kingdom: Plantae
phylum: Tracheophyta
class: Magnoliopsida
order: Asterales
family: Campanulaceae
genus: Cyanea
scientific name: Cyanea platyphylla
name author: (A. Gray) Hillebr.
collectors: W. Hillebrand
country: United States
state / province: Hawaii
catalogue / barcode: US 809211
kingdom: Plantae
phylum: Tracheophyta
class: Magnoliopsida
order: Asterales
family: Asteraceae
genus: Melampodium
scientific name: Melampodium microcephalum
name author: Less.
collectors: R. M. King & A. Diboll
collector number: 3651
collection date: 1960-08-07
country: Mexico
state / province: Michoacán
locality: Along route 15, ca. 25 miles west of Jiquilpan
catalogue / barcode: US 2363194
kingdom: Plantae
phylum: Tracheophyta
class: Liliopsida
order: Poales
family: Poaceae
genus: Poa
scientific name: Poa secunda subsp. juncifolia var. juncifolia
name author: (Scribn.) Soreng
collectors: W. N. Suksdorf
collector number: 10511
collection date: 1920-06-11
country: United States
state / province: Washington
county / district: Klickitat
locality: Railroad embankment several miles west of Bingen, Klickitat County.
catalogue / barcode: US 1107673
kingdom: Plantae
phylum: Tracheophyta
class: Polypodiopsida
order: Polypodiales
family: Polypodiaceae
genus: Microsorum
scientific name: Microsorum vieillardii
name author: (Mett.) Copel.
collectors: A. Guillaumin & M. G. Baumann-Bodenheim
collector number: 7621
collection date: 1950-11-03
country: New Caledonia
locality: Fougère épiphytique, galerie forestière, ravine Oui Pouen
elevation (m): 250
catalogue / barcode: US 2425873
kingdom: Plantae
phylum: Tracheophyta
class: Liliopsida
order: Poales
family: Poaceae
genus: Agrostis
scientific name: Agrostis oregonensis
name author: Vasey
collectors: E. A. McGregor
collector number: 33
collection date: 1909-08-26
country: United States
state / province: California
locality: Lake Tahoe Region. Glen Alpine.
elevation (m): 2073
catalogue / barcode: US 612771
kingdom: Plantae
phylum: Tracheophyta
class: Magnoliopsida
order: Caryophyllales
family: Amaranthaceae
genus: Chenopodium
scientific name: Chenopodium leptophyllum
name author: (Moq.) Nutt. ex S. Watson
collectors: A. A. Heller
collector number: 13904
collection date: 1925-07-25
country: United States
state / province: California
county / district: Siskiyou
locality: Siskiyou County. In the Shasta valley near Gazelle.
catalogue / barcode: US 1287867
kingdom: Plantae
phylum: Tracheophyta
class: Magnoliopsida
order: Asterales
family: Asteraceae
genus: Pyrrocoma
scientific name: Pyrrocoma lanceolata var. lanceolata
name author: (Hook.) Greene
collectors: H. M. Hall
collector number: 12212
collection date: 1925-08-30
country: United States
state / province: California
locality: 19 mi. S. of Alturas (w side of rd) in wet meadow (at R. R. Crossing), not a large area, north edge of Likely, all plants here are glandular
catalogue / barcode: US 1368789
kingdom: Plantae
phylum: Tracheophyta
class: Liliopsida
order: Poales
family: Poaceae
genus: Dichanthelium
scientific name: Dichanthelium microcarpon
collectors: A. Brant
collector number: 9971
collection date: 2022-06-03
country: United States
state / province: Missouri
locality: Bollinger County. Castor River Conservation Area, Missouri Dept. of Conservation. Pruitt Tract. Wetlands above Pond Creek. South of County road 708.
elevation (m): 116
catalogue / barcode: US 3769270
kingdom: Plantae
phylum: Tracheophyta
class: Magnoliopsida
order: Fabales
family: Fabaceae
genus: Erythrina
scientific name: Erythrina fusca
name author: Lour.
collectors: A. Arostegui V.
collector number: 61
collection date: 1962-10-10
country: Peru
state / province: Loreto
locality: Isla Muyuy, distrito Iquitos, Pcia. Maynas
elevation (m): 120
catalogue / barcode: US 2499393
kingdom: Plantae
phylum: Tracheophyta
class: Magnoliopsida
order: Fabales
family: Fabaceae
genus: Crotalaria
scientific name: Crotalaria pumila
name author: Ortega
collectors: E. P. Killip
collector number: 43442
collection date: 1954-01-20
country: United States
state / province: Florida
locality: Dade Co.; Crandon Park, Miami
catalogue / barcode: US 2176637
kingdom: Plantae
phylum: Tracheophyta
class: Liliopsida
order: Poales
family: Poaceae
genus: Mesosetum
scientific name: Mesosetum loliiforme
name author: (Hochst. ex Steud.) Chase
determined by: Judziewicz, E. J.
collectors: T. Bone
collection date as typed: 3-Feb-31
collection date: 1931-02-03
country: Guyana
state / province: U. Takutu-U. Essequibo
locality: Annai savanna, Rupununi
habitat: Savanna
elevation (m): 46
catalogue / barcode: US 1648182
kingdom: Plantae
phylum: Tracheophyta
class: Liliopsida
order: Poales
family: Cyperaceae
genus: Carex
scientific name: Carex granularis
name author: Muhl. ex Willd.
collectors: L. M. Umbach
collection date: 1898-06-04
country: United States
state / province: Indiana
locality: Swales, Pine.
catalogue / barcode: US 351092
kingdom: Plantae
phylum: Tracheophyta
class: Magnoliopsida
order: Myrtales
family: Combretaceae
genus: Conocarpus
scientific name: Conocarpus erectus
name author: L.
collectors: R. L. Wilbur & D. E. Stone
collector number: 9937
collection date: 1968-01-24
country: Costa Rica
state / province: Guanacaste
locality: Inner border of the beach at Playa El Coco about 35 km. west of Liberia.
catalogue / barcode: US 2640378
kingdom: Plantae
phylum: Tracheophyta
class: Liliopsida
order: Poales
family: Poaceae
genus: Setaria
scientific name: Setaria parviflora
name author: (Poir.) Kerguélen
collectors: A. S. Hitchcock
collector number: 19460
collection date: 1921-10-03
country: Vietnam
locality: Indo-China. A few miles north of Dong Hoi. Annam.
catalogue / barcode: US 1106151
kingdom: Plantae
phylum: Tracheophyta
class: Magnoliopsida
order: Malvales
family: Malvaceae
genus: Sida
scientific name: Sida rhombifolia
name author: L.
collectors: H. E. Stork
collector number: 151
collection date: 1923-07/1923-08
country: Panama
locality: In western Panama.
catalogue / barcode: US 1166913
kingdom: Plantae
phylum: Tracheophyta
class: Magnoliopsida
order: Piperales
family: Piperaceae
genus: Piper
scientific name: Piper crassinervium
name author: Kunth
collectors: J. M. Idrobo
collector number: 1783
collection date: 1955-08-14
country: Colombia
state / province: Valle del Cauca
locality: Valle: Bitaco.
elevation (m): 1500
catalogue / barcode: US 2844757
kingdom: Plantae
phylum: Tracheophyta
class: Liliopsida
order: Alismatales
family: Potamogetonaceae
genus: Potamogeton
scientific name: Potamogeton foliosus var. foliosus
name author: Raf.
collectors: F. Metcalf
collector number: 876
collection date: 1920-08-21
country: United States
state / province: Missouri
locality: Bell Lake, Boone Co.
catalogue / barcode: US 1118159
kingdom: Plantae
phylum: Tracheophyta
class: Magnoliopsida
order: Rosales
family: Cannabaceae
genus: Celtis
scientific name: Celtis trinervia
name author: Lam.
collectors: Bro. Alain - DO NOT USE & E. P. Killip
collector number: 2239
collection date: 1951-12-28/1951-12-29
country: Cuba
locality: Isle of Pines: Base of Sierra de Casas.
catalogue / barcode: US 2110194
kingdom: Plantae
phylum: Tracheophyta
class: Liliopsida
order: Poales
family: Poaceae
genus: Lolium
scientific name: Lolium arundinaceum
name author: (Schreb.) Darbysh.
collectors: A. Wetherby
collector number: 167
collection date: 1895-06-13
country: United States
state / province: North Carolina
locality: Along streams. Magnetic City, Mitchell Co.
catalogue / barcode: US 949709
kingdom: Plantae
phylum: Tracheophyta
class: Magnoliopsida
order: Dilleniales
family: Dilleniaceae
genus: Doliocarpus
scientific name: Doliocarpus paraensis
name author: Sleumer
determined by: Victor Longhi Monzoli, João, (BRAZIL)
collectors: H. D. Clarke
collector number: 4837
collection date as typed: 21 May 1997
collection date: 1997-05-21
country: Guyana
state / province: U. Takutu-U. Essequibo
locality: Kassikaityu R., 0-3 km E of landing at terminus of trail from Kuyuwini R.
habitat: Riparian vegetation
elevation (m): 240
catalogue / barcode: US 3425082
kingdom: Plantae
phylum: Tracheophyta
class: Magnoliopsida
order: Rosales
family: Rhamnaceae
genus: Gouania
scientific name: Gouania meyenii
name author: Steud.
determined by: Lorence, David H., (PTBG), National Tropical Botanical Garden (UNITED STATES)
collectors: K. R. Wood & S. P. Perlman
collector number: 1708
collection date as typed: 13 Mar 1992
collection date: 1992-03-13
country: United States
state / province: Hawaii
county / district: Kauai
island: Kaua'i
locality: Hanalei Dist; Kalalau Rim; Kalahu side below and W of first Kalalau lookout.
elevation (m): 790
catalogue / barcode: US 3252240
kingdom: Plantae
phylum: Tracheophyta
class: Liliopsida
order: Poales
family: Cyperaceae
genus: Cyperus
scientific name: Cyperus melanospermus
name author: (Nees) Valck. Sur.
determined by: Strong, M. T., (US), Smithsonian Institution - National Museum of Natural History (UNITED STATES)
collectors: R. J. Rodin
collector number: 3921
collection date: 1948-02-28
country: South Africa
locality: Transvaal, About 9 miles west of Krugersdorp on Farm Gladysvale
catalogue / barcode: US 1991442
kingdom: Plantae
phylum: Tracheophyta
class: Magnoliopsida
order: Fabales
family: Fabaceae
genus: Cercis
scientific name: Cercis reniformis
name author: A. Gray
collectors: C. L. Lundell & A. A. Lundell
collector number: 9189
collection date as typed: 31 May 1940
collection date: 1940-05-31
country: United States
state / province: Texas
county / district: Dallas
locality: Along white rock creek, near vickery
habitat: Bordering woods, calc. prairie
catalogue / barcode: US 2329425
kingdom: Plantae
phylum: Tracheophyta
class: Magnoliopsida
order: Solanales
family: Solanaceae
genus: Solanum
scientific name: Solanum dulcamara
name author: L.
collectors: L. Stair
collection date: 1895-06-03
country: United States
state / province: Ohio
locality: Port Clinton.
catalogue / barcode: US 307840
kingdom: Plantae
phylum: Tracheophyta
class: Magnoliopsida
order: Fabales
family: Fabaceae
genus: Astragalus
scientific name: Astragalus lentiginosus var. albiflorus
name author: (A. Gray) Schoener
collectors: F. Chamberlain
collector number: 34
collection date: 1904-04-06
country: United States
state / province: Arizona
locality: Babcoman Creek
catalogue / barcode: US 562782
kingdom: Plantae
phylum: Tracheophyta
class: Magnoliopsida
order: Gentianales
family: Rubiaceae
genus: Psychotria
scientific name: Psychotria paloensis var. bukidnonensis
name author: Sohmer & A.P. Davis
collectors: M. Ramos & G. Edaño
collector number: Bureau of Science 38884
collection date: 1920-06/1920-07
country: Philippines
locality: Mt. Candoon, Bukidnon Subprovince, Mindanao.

Description of the task: Give everything from the line containing "collectors: H. E. Stork" down to the line containing "collector number: 876" again, changing "locality" to "site" and leaving all else unchanged. Return only those lines.

Output for this task:
collectors: H. E. Stork
collector number: 151
collection date: 1923-07/1923-08
country: Panama
site: In western Panama.
catalogue / barcode: US 1166913
kingdom: Plantae
phylum: Tracheophyta
class: Magnoliopsida
order: Piperales
family: Piperaceae
genus: Piper
scientific name: Piper crassinervium
name author: Kunth
collectors: J. M. Idrobo
collector number: 1783
collection date: 1955-08-14
country: Colombia
state / province: Valle del Cauca
site: Valle: Bitaco.
elevation (m): 1500
catalogue / barcode: US 2844757
kingdom: Plantae
phylum: Tracheophyta
class: Liliopsida
order: Alismatales
family: Potamogetonaceae
genus: Potamogeton
scientific name: Potamogeton foliosus var. foliosus
name author: Raf.
collectors: F. Metcalf
collector number: 876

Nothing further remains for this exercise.